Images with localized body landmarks
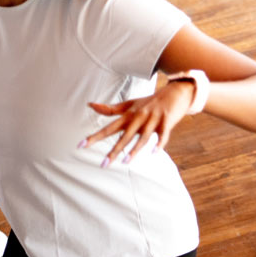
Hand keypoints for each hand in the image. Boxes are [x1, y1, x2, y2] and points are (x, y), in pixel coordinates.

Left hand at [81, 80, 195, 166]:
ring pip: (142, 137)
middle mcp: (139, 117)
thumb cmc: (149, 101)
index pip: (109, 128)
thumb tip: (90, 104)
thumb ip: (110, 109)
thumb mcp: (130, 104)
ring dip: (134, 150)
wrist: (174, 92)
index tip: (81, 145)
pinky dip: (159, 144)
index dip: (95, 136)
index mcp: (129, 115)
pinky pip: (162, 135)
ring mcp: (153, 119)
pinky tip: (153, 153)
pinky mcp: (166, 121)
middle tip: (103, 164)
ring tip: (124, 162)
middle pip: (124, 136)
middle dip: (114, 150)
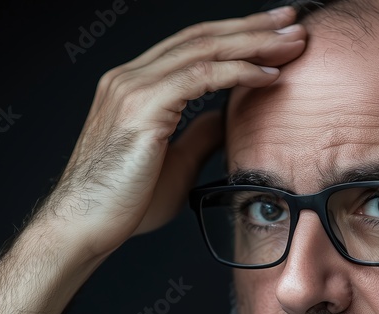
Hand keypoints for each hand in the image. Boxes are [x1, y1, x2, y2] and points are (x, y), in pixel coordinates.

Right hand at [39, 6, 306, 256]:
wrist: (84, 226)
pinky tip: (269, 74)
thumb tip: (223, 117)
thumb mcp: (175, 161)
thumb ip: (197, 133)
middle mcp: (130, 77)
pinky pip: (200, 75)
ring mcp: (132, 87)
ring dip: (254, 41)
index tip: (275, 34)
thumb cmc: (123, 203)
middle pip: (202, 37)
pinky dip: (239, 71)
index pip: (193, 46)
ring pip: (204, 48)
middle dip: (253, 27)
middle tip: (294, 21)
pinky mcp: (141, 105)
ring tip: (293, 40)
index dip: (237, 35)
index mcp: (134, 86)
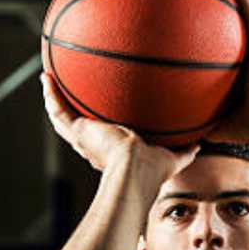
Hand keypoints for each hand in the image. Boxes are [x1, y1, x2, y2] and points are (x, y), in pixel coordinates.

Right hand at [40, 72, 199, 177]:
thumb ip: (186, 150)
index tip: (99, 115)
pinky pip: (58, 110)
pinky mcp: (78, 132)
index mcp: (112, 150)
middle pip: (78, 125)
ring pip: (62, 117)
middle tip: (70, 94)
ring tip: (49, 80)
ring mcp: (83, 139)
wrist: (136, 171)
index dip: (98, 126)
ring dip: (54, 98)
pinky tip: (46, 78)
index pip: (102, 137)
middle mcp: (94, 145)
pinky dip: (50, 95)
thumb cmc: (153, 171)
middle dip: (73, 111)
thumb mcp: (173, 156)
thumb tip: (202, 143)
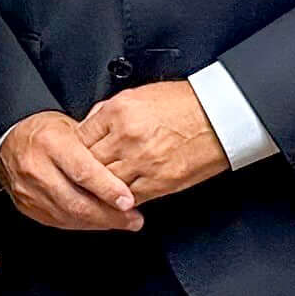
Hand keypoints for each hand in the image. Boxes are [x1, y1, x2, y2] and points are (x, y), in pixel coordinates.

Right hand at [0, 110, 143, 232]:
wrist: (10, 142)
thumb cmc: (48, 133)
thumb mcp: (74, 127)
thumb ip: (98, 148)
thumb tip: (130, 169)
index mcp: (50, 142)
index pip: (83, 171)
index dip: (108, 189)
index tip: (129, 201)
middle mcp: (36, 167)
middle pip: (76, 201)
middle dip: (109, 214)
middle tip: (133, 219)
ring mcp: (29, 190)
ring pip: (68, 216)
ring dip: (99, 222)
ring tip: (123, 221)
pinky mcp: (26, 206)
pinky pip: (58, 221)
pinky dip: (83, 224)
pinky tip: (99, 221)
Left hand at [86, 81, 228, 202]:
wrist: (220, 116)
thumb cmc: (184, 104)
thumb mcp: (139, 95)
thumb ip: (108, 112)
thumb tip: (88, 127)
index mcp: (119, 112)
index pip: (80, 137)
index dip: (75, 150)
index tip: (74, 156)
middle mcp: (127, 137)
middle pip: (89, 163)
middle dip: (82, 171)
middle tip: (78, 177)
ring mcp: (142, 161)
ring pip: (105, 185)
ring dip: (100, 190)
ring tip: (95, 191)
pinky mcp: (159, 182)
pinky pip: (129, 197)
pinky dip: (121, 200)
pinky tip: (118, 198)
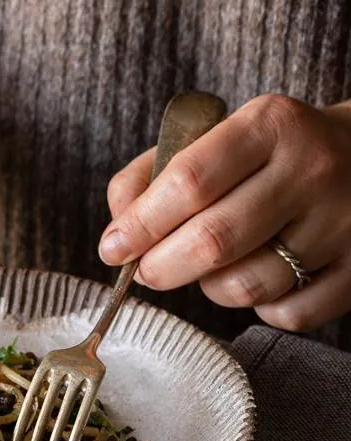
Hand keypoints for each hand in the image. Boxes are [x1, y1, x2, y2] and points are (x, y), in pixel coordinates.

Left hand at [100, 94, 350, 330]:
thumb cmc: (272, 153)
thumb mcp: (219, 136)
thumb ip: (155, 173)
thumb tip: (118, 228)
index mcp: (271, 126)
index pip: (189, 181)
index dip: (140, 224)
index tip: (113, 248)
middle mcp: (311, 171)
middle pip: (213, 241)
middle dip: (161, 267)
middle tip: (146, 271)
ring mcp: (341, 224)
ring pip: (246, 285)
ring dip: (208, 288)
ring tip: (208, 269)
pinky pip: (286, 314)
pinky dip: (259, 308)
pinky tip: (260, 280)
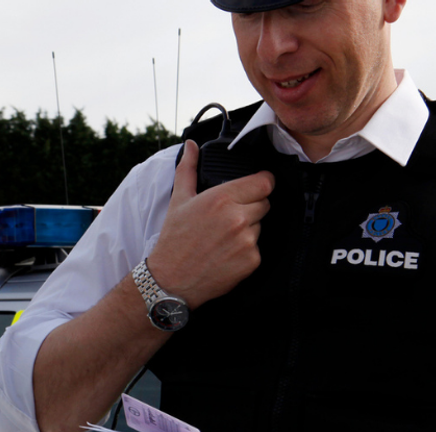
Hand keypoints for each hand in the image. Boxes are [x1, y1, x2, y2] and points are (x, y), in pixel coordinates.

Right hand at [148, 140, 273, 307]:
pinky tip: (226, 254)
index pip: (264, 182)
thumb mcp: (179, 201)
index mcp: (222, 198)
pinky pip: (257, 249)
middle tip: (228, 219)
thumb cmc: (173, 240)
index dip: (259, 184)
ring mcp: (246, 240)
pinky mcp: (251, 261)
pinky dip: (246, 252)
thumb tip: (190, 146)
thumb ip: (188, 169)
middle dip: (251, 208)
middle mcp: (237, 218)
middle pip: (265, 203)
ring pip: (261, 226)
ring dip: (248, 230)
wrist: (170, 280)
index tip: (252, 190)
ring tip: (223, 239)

■ Exercise directions ■
Exact copy, pictures excluded: every line above from the one containing "pinky pip: (58, 221)" to the one containing "thumb cmc: (173, 240)", inclusive, and nothing more.

■ Exercise result ■
pinky pip: (58, 221)
pinky dip: (83, 224)
pinky tip: (99, 221)
Left hand at [86, 81, 228, 202]:
wrist: (220, 116)
thumb cmc: (184, 104)
thumb mcp: (139, 95)
thumb ip: (108, 112)
thumb tip: (88, 127)
index mcp: (119, 112)
index pip: (80, 137)
index dip: (75, 150)
index tip: (74, 156)
middle mcp: (127, 137)
middle pip: (89, 163)
middle dip: (82, 171)
middle tip: (78, 177)
ring mcp: (142, 161)
ring pip: (105, 185)
ring dip: (100, 190)
ring tip: (95, 191)
pinky mcp: (159, 182)
pinky pip: (129, 197)
pinky dip: (121, 200)
pinky tip: (118, 198)
Hand keypoints for each hand in the image. Boxes are [x1, y1, x2, y2] and points are (x, y), in pixel coordinates.

Left hand at [100, 94, 350, 330]:
thumb cmc: (272, 153)
thumb mcp: (219, 136)
thumb ip: (155, 173)
thumb tip: (118, 228)
index mcp: (271, 126)
index pip: (189, 181)
index dip: (140, 224)
index tip: (113, 248)
middle mcp: (311, 171)
middle pip: (213, 241)
middle dip: (161, 267)
middle tip: (146, 271)
ring mcp: (341, 224)
ring pip: (246, 285)
ring dip: (208, 288)
ring tip: (208, 269)
pinky pip: (286, 314)
pinky dip: (259, 308)
pinky tip: (260, 280)
Hand keypoints for each hand in the image. Boxes are [x1, y1, x2, y2] and points are (x, y), in pixel coordinates.

Right hand at [148, 140, 273, 307]:
pinky tip: (226, 254)
index pip: (264, 182)
thumb mcp: (179, 201)
index mcp: (222, 198)
pinky pip: (257, 249)
middle tip: (228, 219)
thumb cmc: (173, 240)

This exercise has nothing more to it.